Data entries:

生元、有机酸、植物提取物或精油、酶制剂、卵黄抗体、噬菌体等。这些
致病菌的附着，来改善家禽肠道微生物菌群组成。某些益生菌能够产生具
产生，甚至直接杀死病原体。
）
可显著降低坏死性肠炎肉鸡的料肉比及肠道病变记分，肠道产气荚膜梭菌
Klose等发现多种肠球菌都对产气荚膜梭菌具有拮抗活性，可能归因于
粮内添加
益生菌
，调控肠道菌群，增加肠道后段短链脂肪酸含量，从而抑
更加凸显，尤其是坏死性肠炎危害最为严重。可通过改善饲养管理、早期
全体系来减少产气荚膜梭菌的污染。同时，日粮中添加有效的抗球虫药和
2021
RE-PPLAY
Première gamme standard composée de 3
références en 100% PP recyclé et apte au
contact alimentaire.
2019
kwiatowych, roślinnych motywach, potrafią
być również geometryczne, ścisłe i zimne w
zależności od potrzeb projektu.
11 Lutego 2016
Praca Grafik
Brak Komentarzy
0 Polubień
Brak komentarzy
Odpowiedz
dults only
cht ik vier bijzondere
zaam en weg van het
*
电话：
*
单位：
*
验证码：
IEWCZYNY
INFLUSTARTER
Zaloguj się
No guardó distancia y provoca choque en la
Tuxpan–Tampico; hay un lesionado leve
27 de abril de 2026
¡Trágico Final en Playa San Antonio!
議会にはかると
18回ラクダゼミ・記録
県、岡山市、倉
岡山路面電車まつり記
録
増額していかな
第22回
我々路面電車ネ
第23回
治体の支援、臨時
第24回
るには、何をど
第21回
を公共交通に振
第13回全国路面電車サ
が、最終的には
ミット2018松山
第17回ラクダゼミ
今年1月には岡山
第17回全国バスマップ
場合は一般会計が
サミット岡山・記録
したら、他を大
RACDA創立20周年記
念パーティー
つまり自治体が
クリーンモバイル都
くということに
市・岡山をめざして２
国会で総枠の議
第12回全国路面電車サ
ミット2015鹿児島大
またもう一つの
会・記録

# [Your objective]
From the first line to the last, copy the records without alteration.

# [Solved problem]
生元、有机酸、植物提取物或精油、酶制剂、卵黄抗体、噬菌体等。这些
致病菌的附着，来改善家禽肠道微生物菌群组成。某些益生菌能够产生具
产生，甚至直接杀死病原体。
）
可显著降低坏死性肠炎肉鸡的料肉比及肠道病变记分，肠道产气荚膜梭菌
Klose等发现多种肠球菌都对产气荚膜梭菌具有拮抗活性，可能归因于
粮内添加
益生菌
，调控肠道菌群，增加肠道后段短链脂肪酸含量，从而抑
更加凸显，尤其是坏死性肠炎危害最为严重。可通过改善饲养管理、早期
全体系来减少产气荚膜梭菌的污染。同时，日粮中添加有效的抗球虫药和
2021
RE-PPLAY
Première gamme standard composée de 3
références en 100% PP recyclé et apte au
contact alimentaire.
2019
kwiatowych, roślinnych motywach, potrafią
być również geometryczne, ścisłe i zimne w
zależności od potrzeb projektu.
11 Lutego 2016
Praca Grafik
Brak Komentarzy
0 Polubień
Brak komentarzy
Odpowiedz
dults only
cht ik vier bijzondere
zaam en weg van het
*
电话：
*
单位：
*
验证码：
IEWCZYNY
INFLUSTARTER
Zaloguj się
No guardó distancia y provoca choque en la
Tuxpan–Tampico; hay un lesionado leve
27 de abril de 2026
¡Trágico Final en Playa San Antonio!
議会にはかると
18回ラクダゼミ・記録
県、岡山市、倉
岡山路面電車まつり記
録
増額していかな
第22回
我々路面電車ネ
第23回
治体の支援、臨時
第24回
るには、何をど
第21回
を公共交通に振
第13回全国路面電車サ
が、最終的には
ミット2018松山
第17回ラクダゼミ
今年1月には岡山
第17回全国バスマップ
場合は一般会計が
サミット岡山・記録
したら、他を大
RACDA創立20周年記
念パーティー
つまり自治体が
クリーンモバイル都
くということに
市・岡山をめざして２
国会で総枠の議
第12回全国路面電車サ
ミット2015鹿児島大
またもう一つの
会・記録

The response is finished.